Video of my display and walkthrough


----------



## SCEYEDOC (Aug 12, 2007)

I wish I could do more with a computer than just turn it on. Impressed with the talking witches. That mousetrap on the door handle was a wicked idea!


----------



## RoxyBlue (Oct 6, 2008)

The witches are fabulous and I love the little ghosts flying around the yard.


----------



## Hairazor (Mar 13, 2012)

WOW! Quite a set up. Your "Sisters" are great and something wicked this way did pop up, heehee!


----------



## bobzilla (Nov 13, 2008)

Wowzer Pat!
Super impressive haunt my friend!
I bow to your crafty animatronic wizardry


----------



## Grimm Pickins (Nov 4, 2013)

That flying witch made my jaw drop! Your control on motion props is awesome - I loved the way the zombies swayed. Excellent light timing on all of them. 

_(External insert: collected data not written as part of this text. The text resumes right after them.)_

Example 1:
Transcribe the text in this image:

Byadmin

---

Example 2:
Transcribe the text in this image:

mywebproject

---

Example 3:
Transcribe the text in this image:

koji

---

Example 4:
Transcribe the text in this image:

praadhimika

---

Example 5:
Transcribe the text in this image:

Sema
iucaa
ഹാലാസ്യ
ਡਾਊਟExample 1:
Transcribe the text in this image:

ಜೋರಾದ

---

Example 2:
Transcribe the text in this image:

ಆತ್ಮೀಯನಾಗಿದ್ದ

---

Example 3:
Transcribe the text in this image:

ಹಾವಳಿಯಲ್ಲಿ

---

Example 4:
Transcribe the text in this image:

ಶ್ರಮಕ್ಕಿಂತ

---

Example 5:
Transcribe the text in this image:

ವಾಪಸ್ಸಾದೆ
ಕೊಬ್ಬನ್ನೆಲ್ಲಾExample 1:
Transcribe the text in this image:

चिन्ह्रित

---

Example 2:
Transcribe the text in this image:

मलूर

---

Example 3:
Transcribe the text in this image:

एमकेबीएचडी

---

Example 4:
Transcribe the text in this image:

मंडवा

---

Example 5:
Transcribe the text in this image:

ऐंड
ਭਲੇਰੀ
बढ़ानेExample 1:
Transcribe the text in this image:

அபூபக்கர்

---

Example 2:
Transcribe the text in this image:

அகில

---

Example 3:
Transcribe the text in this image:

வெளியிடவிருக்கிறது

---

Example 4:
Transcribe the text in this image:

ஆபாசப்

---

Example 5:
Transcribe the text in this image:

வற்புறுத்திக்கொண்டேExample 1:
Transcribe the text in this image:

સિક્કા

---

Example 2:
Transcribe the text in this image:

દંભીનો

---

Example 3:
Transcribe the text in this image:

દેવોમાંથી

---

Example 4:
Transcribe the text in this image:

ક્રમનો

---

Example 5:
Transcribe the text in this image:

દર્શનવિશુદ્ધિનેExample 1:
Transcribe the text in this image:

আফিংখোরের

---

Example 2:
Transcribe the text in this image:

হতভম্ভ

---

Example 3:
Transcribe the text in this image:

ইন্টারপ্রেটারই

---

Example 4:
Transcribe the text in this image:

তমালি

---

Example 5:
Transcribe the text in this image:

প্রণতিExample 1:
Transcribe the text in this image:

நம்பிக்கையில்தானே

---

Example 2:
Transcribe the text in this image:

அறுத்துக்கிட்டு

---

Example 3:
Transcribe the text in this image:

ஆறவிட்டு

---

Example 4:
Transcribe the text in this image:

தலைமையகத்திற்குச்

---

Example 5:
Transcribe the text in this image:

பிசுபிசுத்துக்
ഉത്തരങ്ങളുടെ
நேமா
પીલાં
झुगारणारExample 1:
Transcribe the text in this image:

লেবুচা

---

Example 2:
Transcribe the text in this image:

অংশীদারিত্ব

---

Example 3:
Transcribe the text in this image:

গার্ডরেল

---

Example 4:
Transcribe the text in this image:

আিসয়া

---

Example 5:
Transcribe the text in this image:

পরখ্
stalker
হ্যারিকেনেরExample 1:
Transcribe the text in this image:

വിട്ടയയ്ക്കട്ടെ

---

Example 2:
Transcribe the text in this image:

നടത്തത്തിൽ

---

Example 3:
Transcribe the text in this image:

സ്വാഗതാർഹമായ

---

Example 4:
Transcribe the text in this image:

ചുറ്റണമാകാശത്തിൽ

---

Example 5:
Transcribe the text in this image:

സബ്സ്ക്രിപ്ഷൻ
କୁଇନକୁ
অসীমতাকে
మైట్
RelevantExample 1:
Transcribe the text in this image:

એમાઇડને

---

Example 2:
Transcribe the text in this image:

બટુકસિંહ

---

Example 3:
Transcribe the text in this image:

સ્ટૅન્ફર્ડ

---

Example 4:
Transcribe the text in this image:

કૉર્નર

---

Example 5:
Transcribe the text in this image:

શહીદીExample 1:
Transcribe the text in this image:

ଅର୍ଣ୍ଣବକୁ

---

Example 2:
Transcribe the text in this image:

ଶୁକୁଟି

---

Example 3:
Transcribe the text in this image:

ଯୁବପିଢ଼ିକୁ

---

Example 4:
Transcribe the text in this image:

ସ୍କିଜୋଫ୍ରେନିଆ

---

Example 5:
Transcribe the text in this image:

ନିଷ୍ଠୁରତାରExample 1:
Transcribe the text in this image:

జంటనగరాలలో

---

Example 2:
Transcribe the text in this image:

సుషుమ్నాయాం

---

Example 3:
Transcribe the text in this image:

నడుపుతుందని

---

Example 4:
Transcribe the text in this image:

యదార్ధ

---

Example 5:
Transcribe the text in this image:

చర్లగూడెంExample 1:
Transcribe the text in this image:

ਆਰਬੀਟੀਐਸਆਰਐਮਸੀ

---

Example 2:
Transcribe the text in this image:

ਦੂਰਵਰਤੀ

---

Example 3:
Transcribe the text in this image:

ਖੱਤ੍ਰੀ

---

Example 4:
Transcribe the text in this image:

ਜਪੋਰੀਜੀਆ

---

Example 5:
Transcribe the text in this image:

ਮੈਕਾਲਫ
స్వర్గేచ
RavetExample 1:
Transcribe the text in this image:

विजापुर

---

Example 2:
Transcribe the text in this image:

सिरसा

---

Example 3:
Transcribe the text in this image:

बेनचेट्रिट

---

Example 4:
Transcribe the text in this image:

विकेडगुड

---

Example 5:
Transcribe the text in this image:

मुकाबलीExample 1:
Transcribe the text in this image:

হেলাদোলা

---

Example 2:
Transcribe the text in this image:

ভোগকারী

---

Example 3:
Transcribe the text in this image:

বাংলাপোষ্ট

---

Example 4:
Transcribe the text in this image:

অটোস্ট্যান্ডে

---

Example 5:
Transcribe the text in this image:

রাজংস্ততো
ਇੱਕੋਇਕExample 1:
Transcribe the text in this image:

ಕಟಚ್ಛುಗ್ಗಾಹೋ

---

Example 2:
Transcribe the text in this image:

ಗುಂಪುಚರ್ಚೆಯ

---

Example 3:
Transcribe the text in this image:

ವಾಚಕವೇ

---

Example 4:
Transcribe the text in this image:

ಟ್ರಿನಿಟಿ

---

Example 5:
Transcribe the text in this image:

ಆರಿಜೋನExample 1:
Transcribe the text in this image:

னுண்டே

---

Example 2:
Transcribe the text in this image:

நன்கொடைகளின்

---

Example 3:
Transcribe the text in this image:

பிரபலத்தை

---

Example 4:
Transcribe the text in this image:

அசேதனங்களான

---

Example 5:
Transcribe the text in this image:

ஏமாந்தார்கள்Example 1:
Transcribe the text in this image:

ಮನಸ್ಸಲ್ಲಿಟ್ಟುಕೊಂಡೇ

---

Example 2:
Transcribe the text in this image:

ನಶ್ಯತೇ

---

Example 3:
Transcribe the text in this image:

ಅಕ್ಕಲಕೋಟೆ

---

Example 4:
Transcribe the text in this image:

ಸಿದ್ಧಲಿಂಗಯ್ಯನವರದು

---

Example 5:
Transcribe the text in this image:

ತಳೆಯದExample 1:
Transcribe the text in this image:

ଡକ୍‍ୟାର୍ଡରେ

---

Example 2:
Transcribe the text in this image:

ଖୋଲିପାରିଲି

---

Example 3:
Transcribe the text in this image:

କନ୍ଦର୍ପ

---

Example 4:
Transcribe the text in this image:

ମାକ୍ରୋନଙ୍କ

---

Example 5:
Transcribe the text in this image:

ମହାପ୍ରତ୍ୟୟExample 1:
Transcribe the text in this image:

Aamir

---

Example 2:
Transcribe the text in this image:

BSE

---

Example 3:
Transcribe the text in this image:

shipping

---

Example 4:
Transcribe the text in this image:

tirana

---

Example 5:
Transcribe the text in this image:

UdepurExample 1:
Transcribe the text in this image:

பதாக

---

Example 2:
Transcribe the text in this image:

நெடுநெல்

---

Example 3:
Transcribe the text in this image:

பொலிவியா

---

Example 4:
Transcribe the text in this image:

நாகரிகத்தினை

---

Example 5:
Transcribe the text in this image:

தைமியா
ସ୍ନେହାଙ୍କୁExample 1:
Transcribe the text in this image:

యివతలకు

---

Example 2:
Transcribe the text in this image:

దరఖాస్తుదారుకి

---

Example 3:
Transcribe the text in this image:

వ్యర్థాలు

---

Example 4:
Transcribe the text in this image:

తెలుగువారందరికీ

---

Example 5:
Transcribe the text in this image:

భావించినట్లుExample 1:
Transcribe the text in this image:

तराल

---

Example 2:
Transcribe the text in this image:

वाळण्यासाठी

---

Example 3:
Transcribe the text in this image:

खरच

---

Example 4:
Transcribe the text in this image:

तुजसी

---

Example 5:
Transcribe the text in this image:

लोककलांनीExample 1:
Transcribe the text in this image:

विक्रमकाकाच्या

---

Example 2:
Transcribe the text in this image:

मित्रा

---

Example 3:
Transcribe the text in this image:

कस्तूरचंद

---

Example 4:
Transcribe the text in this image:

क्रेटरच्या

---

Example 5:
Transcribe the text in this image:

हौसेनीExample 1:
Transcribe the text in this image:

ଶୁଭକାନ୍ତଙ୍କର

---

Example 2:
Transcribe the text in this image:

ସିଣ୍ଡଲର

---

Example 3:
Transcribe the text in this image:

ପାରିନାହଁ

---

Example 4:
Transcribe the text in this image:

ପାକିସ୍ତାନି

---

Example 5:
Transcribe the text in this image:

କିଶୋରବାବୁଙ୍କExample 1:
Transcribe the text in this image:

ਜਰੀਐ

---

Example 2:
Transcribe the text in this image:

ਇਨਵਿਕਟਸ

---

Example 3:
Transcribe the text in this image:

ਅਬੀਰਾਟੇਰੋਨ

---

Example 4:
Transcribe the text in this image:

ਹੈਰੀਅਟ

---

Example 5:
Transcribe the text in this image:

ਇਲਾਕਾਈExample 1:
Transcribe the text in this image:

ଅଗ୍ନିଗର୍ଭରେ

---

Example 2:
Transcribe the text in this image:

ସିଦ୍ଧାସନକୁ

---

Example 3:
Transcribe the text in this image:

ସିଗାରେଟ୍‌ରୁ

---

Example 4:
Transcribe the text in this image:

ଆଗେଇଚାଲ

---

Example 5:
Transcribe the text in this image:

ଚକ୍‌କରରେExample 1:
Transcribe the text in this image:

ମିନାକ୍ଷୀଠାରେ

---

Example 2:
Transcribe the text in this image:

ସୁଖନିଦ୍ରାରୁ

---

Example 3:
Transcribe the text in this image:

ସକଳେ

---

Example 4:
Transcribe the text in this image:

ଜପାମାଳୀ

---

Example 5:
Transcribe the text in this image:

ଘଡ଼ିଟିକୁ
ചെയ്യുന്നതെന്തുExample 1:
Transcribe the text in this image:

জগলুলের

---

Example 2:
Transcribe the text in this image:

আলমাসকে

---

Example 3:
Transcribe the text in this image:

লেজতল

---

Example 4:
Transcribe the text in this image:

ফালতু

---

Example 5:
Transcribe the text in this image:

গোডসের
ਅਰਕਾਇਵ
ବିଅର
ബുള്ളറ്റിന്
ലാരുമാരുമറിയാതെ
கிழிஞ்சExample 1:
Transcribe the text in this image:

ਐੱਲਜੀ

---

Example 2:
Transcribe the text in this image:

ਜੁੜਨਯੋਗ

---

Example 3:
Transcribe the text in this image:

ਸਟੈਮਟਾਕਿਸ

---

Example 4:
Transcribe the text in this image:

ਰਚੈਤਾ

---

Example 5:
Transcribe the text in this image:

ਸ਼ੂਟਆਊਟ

I missed a lot of the details on the dark parts, but was happy to see them in the light - like the facade and smoke breathing creature. 

The wind damage certainly sucked, but I'm amazed at how fast you and your friend recovered it. This year has definitely made me think long and hard about getting my driveway walkthrough secured tight... 

Thanks for being so cool!

Grimm


----------